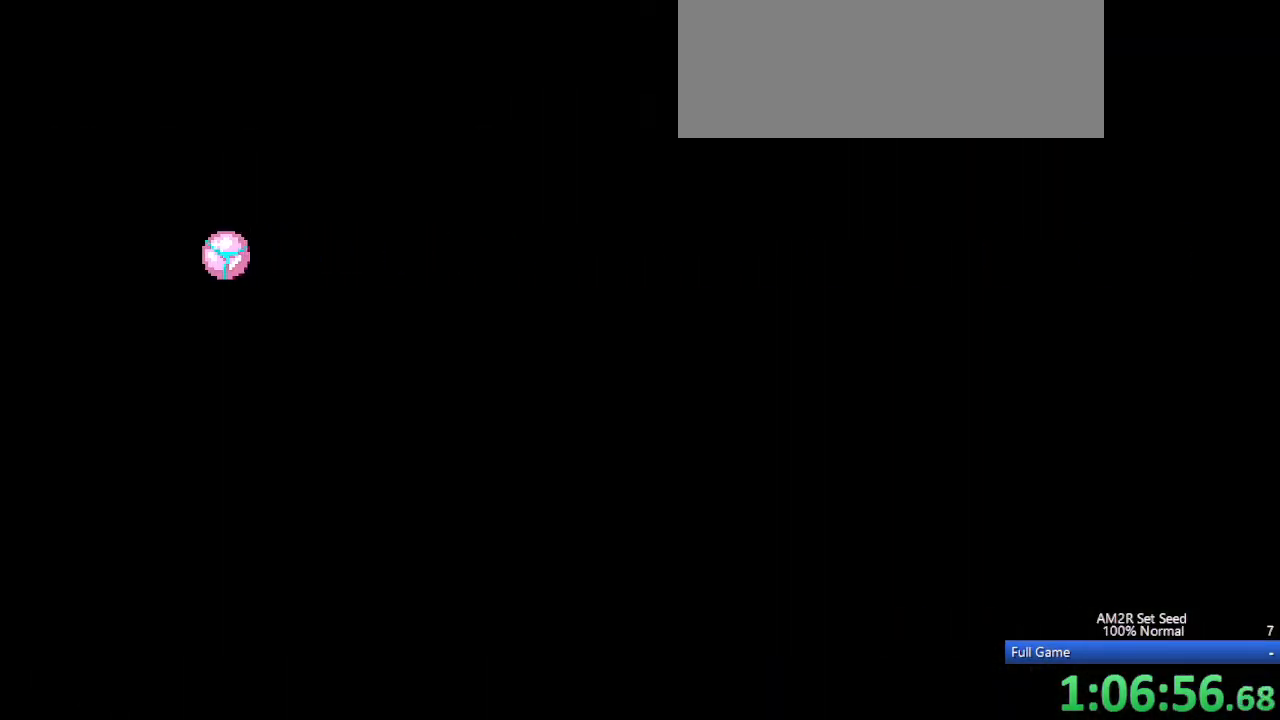
{"keys": [], "events": []}
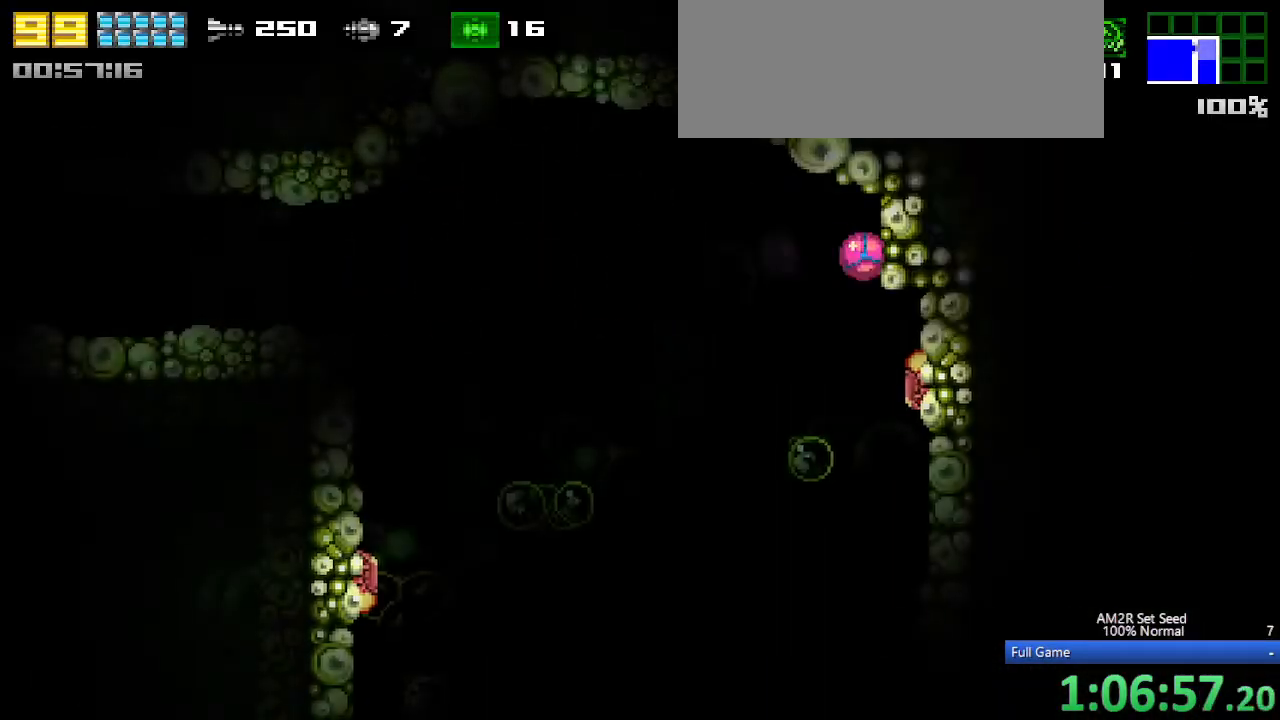
{"keys": ["left"], "events": [[83, "aim", "down"], [83, "left", "down"], [167, "aim", "up"], [367, "up", "down"], [450, "c", "down"], [450, "up", "up"], [500, "c", "up"]]}
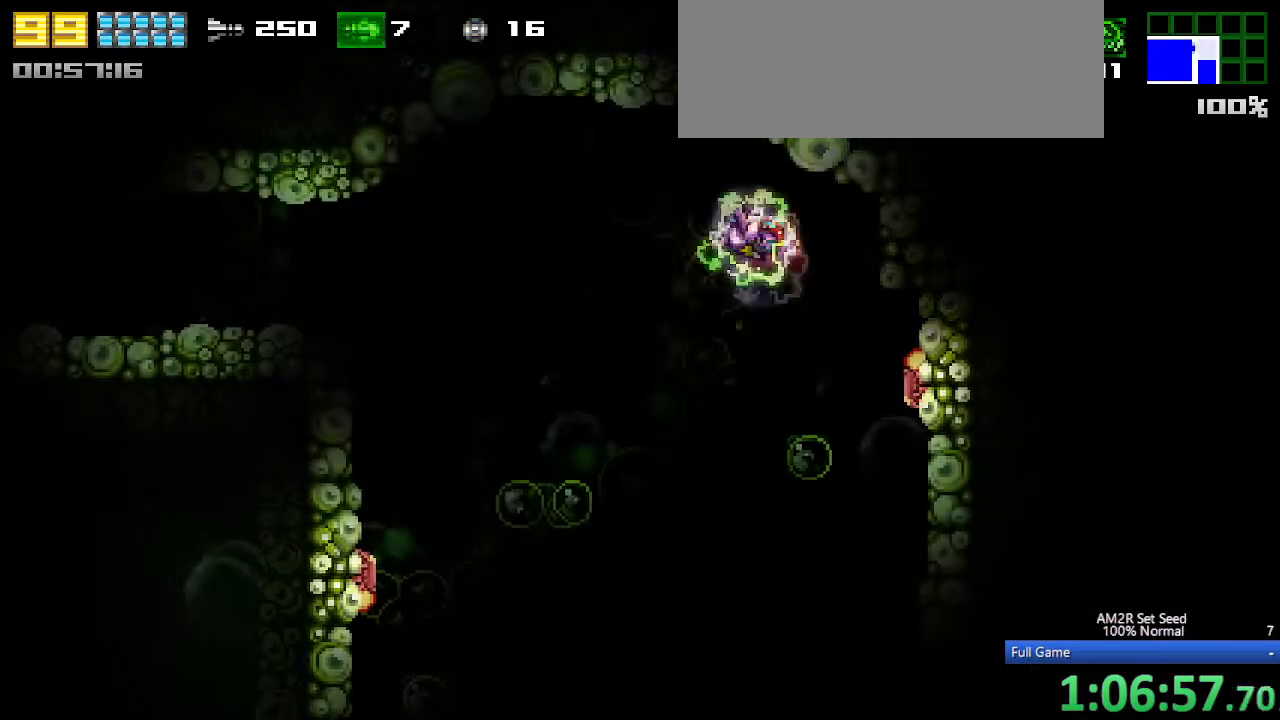
{"keys": ["right"], "events": [[183, "left", "up"], [183, "right", "down"], [283, "right", "up"], [333, "left", "down"], [417, "left", "up"], [417, "right", "down"]]}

__Task prompt__. Reproduce the data above exactly, leaving each picture out.

__Result__.
{"keys": [], "events": []}
{"keys": ["left"], "events": [[83, "aim", "down"], [83, "left", "down"], [167, "aim", "up"], [367, "up", "down"], [450, "c", "down"], [450, "up", "up"], [500, "c", "up"]]}
{"keys": ["right"], "events": [[183, "left", "up"], [183, "right", "down"], [283, "right", "up"], [333, "left", "down"], [417, "left", "up"], [417, "right", "down"]]}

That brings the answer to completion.